PROVIDED TEXT =>
+--

As for friends, and this is something that I think really trips people up, you have known some of these people for years and years. Suddenly you are in the middle of what you consider to be a fight for your life and you go to your friends, and you realize that now you don’t have any friends. This is salt on open wounds, because you’re confused. You really honestly believed that these people had your back. No, they would sell you out in a minute for pastoral approval. Now you are stuck because you have so atrophied your sense of self and achievement that you cannot project into the future your own existence. That is probably one of the loneliest places to be in the world.

But I’m going to tell you the truth; you have no one to blame but yourself. You let somebody tell you that your existence was contingent on the approval of other people.

I’m going to cite an excerpt from my book, Blight in the Vineyard. This is from the chapter “Interpersonal Train Wreck”.

Now pause and digest the system dynamic I just laid out in detail and take inventory of the cause of your emotional upheaval. This is why you feel so utterly betrayed and so deeply wounded. This is why you ache with despair that will not go away. You offered the sum of self, and people presumed the moral right to accept or reject the deepest parts of you and call their actions “spiritual.”  They spent your relationship like dollar bills in the pastoral g-string on a private authority lap dance.

+--

PROVIDED DATA =>

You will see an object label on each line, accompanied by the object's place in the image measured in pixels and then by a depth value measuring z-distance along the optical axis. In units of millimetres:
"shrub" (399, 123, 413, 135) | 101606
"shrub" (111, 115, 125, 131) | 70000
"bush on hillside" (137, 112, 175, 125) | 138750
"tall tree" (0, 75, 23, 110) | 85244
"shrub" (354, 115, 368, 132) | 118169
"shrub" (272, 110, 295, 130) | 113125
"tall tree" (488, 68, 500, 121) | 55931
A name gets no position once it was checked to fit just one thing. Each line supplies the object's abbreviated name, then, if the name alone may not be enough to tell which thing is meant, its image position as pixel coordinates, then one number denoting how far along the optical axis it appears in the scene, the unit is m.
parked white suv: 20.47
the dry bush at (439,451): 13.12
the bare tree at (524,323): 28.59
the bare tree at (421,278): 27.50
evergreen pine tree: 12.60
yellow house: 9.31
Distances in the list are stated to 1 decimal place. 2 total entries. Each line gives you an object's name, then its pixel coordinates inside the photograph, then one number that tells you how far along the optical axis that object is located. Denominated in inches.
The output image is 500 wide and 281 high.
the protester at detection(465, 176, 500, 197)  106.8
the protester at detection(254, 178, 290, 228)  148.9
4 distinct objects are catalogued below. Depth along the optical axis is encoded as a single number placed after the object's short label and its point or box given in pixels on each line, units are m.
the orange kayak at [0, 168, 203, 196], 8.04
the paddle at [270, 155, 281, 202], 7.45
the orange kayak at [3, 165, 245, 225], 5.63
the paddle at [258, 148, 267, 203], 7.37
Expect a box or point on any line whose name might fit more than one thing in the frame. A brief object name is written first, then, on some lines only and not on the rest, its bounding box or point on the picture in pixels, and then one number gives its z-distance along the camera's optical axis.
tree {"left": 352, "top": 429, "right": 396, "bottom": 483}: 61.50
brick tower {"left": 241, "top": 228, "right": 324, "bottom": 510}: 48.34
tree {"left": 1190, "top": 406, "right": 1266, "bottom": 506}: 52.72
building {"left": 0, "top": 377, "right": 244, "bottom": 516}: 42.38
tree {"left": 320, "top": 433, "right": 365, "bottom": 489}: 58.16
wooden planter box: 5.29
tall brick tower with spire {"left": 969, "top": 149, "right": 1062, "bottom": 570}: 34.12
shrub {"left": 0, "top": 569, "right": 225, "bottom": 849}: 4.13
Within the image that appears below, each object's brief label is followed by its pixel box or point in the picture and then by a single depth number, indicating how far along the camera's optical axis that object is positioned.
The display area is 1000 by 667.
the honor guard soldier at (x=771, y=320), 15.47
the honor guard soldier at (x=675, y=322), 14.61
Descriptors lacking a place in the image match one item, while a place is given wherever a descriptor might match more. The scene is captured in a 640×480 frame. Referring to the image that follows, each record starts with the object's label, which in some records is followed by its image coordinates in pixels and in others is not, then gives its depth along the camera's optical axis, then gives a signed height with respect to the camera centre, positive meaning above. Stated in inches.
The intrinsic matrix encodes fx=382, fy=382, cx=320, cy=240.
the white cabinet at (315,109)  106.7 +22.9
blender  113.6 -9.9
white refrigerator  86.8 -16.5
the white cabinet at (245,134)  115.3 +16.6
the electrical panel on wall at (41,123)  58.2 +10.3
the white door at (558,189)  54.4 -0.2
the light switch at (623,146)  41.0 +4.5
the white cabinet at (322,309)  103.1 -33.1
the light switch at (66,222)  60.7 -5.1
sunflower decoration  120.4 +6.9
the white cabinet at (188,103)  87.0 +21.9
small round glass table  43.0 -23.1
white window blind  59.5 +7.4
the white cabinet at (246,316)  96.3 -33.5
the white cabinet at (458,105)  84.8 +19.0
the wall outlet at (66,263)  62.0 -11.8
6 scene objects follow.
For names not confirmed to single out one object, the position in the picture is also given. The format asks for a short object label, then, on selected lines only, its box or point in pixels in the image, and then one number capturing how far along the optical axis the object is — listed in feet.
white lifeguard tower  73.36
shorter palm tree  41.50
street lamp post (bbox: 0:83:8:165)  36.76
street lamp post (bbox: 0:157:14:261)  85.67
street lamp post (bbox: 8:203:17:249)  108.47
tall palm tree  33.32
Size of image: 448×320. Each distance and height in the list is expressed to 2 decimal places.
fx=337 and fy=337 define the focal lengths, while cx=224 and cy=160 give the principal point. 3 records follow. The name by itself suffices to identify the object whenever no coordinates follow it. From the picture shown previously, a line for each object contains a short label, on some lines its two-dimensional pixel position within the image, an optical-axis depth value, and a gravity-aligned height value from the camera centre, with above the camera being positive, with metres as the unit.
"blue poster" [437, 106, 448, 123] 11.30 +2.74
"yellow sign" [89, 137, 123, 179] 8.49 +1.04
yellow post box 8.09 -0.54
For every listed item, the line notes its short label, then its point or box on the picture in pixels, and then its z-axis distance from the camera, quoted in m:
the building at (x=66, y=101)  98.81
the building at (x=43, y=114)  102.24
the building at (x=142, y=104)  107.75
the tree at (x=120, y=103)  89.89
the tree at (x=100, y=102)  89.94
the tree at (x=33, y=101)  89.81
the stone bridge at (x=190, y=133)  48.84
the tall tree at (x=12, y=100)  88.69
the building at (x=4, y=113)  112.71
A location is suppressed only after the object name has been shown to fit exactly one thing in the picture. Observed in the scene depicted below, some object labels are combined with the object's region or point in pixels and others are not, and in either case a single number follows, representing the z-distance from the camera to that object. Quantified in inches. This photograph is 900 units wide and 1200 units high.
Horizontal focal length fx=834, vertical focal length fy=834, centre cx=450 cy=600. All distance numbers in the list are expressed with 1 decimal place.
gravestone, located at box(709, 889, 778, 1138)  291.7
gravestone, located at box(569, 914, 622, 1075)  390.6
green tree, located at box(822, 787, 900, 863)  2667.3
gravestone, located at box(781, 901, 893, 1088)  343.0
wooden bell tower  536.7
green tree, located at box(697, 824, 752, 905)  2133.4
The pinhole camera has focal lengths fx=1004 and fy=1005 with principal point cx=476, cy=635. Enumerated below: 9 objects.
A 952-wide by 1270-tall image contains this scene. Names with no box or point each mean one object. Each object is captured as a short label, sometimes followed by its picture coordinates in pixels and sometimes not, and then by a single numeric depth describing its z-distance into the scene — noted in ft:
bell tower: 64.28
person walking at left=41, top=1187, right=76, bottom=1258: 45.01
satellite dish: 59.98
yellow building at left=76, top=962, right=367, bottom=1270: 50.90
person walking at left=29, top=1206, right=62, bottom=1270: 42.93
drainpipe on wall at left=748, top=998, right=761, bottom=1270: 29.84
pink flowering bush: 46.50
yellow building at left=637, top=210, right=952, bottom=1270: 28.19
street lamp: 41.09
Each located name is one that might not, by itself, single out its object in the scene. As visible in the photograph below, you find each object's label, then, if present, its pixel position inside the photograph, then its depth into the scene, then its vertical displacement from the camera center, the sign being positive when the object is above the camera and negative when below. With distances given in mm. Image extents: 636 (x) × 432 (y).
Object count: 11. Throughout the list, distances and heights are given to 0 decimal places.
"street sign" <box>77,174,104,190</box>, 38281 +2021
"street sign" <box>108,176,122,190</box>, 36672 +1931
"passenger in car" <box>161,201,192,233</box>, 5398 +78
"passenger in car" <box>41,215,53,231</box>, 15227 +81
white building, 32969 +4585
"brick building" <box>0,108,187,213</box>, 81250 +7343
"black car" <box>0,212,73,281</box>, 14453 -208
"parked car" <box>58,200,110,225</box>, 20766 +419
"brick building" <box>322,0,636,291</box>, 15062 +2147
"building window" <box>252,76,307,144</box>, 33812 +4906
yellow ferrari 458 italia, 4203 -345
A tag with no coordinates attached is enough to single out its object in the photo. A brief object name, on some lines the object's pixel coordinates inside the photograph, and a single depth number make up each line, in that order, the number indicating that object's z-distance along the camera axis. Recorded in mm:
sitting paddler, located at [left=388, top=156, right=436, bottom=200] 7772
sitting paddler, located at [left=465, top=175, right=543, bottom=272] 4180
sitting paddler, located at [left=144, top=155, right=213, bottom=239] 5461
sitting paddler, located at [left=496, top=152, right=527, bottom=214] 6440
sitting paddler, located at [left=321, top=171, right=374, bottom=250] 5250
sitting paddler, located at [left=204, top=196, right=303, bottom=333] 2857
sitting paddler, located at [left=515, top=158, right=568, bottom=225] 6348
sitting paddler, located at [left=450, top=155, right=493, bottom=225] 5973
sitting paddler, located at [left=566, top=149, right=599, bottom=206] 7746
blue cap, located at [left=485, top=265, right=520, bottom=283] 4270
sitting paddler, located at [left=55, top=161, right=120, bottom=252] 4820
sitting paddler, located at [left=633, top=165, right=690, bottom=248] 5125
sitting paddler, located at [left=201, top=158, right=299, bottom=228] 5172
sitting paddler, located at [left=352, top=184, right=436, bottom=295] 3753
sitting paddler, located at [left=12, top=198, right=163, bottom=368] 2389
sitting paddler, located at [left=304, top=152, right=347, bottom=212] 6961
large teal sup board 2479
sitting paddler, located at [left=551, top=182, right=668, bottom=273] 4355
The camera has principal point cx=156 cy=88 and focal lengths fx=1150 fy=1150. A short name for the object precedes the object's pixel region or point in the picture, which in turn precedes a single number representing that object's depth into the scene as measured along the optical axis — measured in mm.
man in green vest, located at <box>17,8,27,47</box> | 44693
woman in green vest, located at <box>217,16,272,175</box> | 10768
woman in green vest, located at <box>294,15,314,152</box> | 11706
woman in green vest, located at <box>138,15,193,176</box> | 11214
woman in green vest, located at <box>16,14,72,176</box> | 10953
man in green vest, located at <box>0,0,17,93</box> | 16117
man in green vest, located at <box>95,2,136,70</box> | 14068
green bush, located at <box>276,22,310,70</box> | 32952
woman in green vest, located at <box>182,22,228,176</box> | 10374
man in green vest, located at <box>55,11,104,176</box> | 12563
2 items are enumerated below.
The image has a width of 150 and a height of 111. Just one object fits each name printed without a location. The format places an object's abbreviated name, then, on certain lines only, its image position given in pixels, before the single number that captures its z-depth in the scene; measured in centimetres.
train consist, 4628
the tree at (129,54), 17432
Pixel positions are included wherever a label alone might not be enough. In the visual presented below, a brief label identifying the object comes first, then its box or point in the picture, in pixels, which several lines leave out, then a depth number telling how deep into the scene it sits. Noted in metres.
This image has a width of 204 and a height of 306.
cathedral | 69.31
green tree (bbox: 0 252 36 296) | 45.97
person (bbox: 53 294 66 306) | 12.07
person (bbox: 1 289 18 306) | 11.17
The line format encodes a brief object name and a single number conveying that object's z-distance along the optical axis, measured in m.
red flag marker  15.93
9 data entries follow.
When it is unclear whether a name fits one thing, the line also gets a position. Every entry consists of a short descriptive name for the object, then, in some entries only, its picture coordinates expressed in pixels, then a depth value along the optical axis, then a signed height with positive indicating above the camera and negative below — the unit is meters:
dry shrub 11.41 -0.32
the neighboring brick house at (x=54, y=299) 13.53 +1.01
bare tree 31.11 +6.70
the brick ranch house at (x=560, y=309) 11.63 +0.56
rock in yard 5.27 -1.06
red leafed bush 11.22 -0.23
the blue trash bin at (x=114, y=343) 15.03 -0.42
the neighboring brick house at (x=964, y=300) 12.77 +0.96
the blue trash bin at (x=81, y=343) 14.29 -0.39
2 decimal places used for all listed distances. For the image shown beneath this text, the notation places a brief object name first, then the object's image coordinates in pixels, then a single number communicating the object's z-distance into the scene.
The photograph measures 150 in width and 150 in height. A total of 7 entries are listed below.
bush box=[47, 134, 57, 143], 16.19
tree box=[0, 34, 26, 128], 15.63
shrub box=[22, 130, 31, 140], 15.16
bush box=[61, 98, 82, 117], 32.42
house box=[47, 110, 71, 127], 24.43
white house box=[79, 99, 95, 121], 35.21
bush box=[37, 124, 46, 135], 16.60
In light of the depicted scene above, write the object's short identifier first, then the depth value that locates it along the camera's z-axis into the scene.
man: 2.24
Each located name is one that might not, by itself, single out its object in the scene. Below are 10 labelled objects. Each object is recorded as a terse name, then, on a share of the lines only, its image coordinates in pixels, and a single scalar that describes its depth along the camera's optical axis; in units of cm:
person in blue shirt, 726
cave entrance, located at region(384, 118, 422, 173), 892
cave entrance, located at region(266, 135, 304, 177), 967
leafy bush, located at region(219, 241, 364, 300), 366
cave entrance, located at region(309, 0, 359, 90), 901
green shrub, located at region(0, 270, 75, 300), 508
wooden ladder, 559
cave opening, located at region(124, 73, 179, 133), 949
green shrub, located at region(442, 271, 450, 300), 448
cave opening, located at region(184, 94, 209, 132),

+--

YOUR OBJECTIVE =>
Answer these three questions about the passage on friends and pastoral approval:
1. For what would the friends sell you out in a minute?
2. What is the title of the book the excerpt is cited from?
3. What did people presume the moral right to do with the deepest parts of you?

WRITTEN ANSWER =>
1. For pastoral approval.
2. Blight in the Vineyard.
3. To accept or reject them.